TASK DETAILS —
Convert the text lines in the records into a JSON list of strings, one string per line, skipping blank lines. Leave the pictures out.

(EXTRACTED MATERIAL begins)

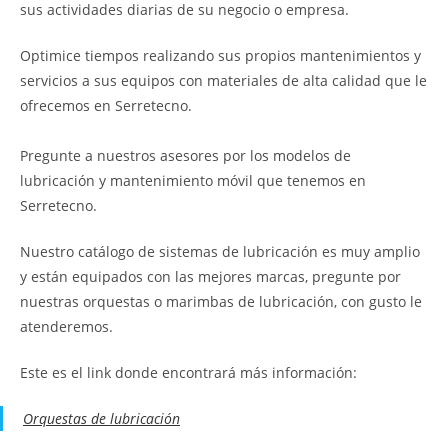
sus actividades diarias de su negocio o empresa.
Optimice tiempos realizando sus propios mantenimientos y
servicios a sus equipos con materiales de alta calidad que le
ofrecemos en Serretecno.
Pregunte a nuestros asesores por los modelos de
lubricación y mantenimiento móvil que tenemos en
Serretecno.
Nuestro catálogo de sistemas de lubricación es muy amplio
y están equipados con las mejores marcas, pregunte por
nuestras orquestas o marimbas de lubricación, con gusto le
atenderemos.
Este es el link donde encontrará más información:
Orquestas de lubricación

(EXTRACTED MATERIAL ends)

EXERCISE SOLUTION —
[
  "sus actividades diarias de su negocio o empresa.",
  "Optimice tiempos realizando sus propios mantenimientos y",
  "servicios a sus equipos con materiales de alta calidad que le",
  "ofrecemos en Serretecno.",
  "Pregunte a nuestros asesores por los modelos de",
  "lubricación y mantenimiento móvil que tenemos en",
  "Serretecno.",
  "Nuestro catálogo de sistemas de lubricación es muy amplio",
  "y están equipados con las mejores marcas, pregunte por",
  "nuestras orquestas o marimbas de lubricación, con gusto le",
  "atenderemos.",
  "Este es el link donde encontrará más información:",
  "Orquestas de lubricación"
]